FTR I don't see that lldb's lit.cfg.py sets any features based on host OS, so even "UNSUPPORTED: windows" probably does not work currently.

@probinson LLDB's lit configuration derives from the lit configuration in LLVM. The most important file you are looking for is:

llvm\utils\lit\lit\llvm\config.py

You can see there that we add various platform to the list of available features including system-windows, so XFAIL: system-windows, UNSUPPORTED: system-windows, etc. all work.

This is also where binary_features are set, such as 'zlib/nozlib', 'asan/not_asan' etc. The prefix varies for historical reasons, but the paradigm has existed for a long time. If we wanted to support nosystem-windows, we would add it here.
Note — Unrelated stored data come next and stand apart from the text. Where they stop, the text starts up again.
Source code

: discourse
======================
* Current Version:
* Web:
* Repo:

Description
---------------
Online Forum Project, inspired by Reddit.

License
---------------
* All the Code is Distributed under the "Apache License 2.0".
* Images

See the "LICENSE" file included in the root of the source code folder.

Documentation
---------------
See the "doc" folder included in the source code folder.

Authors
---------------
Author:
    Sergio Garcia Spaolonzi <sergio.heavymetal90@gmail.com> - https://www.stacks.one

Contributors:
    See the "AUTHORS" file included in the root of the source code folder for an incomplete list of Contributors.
Thanks @stella.stamenova I did find that. But I agree with Pavel, we are better off not having "nofoo" or "not_foo" features, because we can get the same effect using UNSUPPORTED: and it can mislead people into thinking the no/not_ prefix applies generally, and things like "REQUIRES: nowindows" will unexpectedly disable a test everywhere.

I am going to propose eliminating the negative keywords on llvm-dev.

It looks like this test is flaky:
http://lab.llvm.org:8014/builders/lldb-x86_64-debian/builds/1339/steps/test/logs/stdio
http://lab.llvm.org:8014/builders/lldb-x86_64-debian/builds/1294/steps/test/logs/stdio

The failure messages I've seen are all the same and seem to indicate that the "breakpoint locations added" and "process stopped" messages come out of order. This seems plausible since the two messages are reported through different channels, and I was able to reproduce this failure locally by adding a sleep(1) to Debugger::HandleBreakpointEvent.

Given that the behavior of asynchronous breakpoint location messages is not the puprose of this test, what would you say to just deleting the "# CHECK: 1 location added to breakpoint 1" line from the test?

It looks like this test is flaky [...] what would you say to just deleting the "# CHECK: 1 location added to breakpoint 1" line from the test?

Thanks for reporting and explaining. Sounds like a reasonable change. Pushed with rL360571.